Remember, AI bots acquired their ability to knock out essays from scraping data from millions of online texts—like student essays. Other sources include summaries offered by sources like LitCharts and even YouTube. Because of this material, AI bots excel at answering questions about themes, characters, and symbols.
On the other hand, AI bots perform remarkably poorly when you demand two specific examples and a direct quote as evidence. This approach also works nicely with paragraph structures like Point-Evidence-Analysis (PEA), while also prodding students to develop links between argument and evidence.
In nine trials with ChatGPT [4] the AI-generated essays simply made up the second detail and drew quotes from the first time a character appeared in the text. Moreover, these quotes had nothing to do with the events I queried the AI on.
Because AI bots trained on book summaries, bot-generated essays favor broad generalizations that make AI-generated writing fairly easy to spot.
Foiling Bot Writing
Best of all this approach works even with novels that include Lord of the Flies, Pride and Prejudice, and Great Expectations, works featured on sites like GradeSaver . Because AI bots trained on book summaries, bot-generated essays favor broad generalizations that make AI-generated writing fairly easy to spot.
These two strategies are merely some of the ways that teachers can meet the immediate need to identify students cheating using AI.
Every writer absorbs sentence structure and word choice from our reading. Reading is as vital to students’ writing skills as writing practice. To ensure our students develop much-needed thinking, reading, and writing skills, we must also ensure they do the work.
Next: Other writing assignments that help students develop a voice without AI.
This article is the second of a series on Teaching ELA in the AI Era.
Footnotes
1. A Google Docs history offers teachers one of the few resources they can use to identify if a student actually wrote an assignment. In contrast, AI-generated writing would offer only a single version history of the moment a student copied and pasted content from the AI into the Google Doc.
2. Two versions of an AI-generated essay, before and after “humanizing”

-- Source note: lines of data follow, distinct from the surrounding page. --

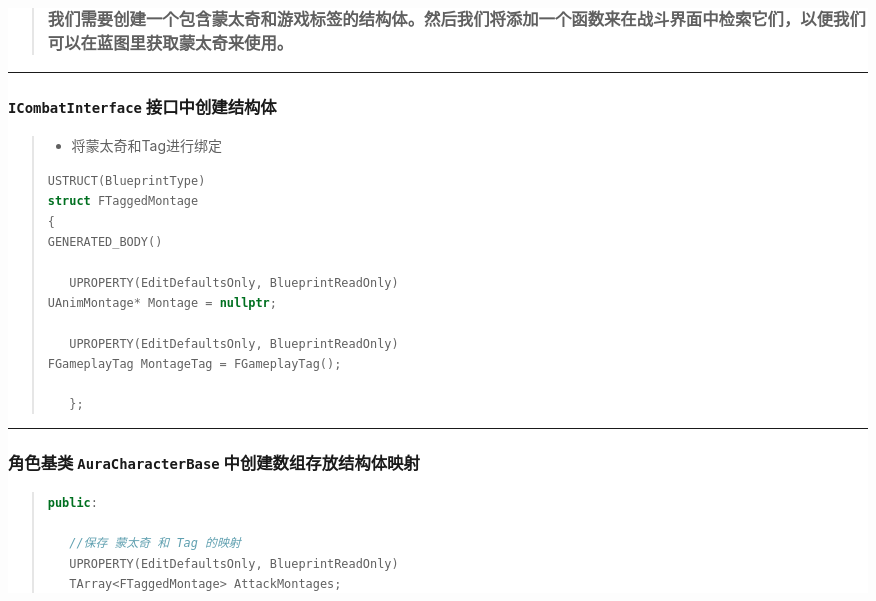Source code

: > ### 我们需要创建一个包含蒙太奇和游戏标签的结构体。然后我们将添加一个函数来在战斗界面中检索它们，以便我们可以在蓝图里获取蒙太奇来使用。

------

### `ICombatInterface` 接口中创建结构体
>- 将蒙太奇和Tag进行绑定
>
>```cpp
>USTRUCT(BlueprintType)
>struct FTaggedMontage
>{
>GENERATED_BODY()
>
>    UPROPERTY(EditDefaultsOnly, BlueprintReadOnly)
>UAnimMontage* Montage = nullptr;
>    
>    UPROPERTY(EditDefaultsOnly, BlueprintReadOnly)
>FGameplayTag MontageTag = FGameplayTag();
>    
>    };
> ```

___________________________________________________________________________________________

### 角色基类 `AuraCharacterBase` 中创建数组存放结构体映射
>```CPP
>public:
>    
>    //保存 蒙太奇 和 Tag 的映射
>    UPROPERTY(EditDefaultsOnly, BlueprintReadOnly)
>    TArray<FTaggedMontage> AttackMontages;
>
>```
>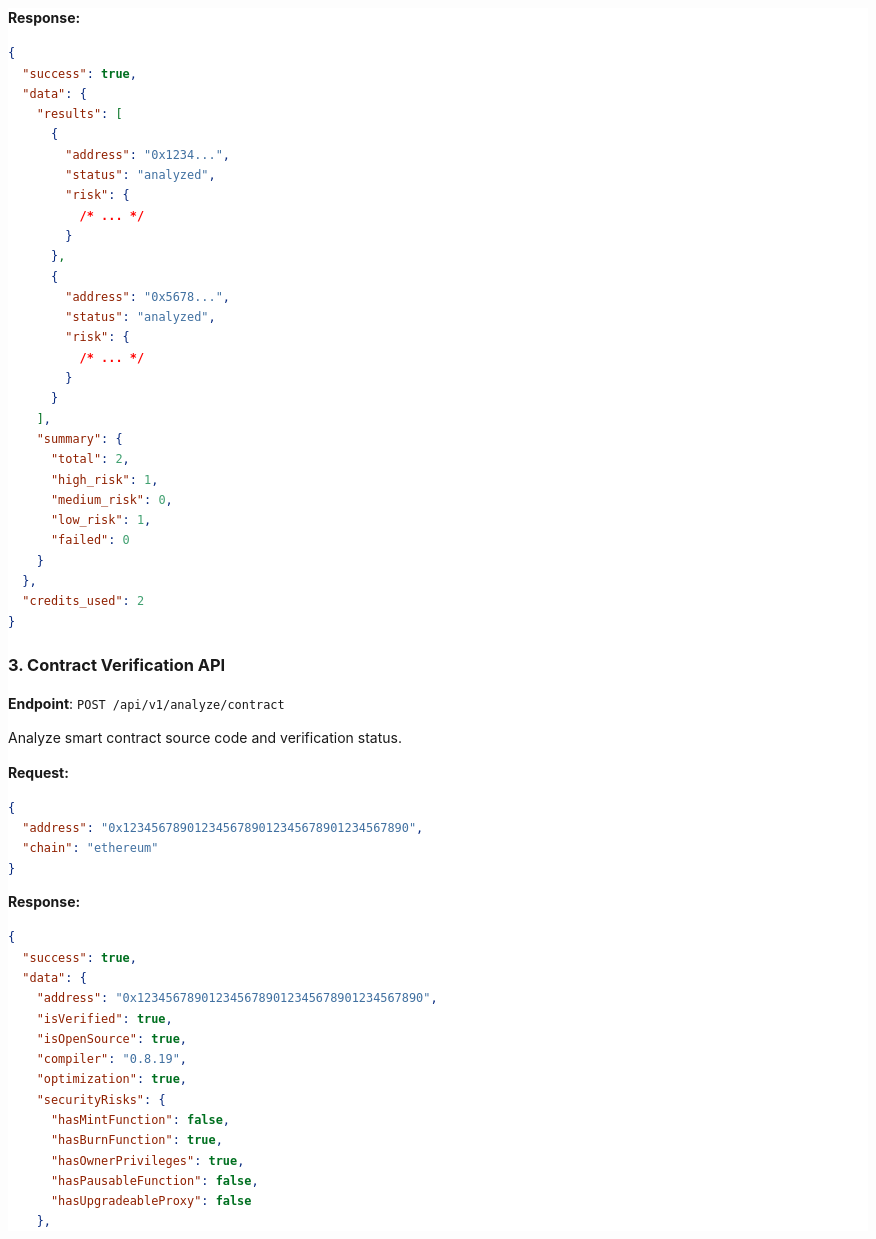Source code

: **Response:**

```json
{
  "success": true,
  "data": {
    "results": [
      {
        "address": "0x1234...",
        "status": "analyzed",
        "risk": {
          /* ... */
        }
      },
      {
        "address": "0x5678...",
        "status": "analyzed",
        "risk": {
          /* ... */
        }
      }
    ],
    "summary": {
      "total": 2,
      "high_risk": 1,
      "medium_risk": 0,
      "low_risk": 1,
      "failed": 0
    }
  },
  "credits_used": 2
}
```

### 3. Contract Verification API

**Endpoint**: `POST /api/v1/analyze/contract`

Analyze smart contract source code and verification status.

**Request:**

```json
{
  "address": "0x1234567890123456789012345678901234567890",
  "chain": "ethereum"
}
```

**Response:**

```json
{
  "success": true,
  "data": {
    "address": "0x1234567890123456789012345678901234567890",
    "isVerified": true,
    "isOpenSource": true,
    "compiler": "0.8.19",
    "optimization": true,
    "securityRisks": {
      "hasMintFunction": false,
      "hasBurnFunction": true,
      "hasOwnerPrivileges": true,
      "hasPausableFunction": false,
      "hasUpgradeableProxy": false
    },
```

Compare a snippet of an original AI-generated essay with its “humanized” version created by Undetectable AI.
AI-generated original
Nestled inside the rugged terrain of the Yorkshire countryside, the farm bears the scars of hard labor and adversity. Mr. Atkinson, a humble farmer, struggles to make ends meet as he tends to his livestock and his meager crops. The farmhouse, weather-beaten and worn, stands as a symbol of resilience in the face of adversity. Unlike the lavish life at Mrs. Pumphrey's mansion, evenings at Mr. Atkinson's farm are spent in quiet, with simple meals shared around a simple table. There are no extravagant luxuries here, only the satisfaction of honest work and the warmth of comradery.
Undetectable AI “humanized” essay:
Tucked away in the terrain of the Yorkshire countryside the farm shows signs of work and challenges. Mr. Atkinson, a farmer faces difficulties, in making a living while caring for his animals and modest crops. The farmhouse, weathered and aged stands as a symbol of strength in times. In contrast to the life at Mrs. Pumphreys estate evenings at Mr. Atkinsons farm are affairs, with simple meals enjoyed around an unassuming table. There are no comforts just the satisfaction of honest labor and the warmth of companionship.
3. Many teachers admittedly face tight restrictions on the reading they can assign. In particular, laws enacted in states like Florida forced teachers to prune even their classroom libraries to reflect only books the state had expressly approved.
4. Open AI’s ChatGPT is currently the most powerful of the AI models.